Source records:
Start of Block

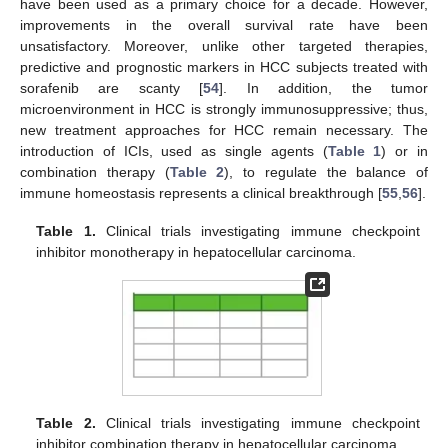
have been used as a primary choice for a decade. However,
improvements in the overall survival rate have been
unsatisfactory. Moreover, unlike other targeted therapies,
predictive and prognostic markers in HCC subjects treated with
sorafenib are scanty [
54
]. In addition, the tumor
microenvironment in HCC is strongly immunosuppressive; thus,
new treatment approaches for HCC remain necessary. The
introduction of ICIs, used as single agents (
Table 1
) or in
combination therapy (
Table 2
), to regulate the balance of
immune homeostasis represents a clinical breakthrough [
55
,
56
].
Table 1.
Clinical trials investigating immune checkpoint
inhibitor monotherapy in hepatocellular carcinoma.
Table 2.
Clinical trials investigating immune checkpoint
inhibitor combination therapy in hepatocellular carcinoma.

End of Block

Tell how many lines of the entries above include "inhibitor". The answer should be the number and nothing more.

_Reply to the task_
2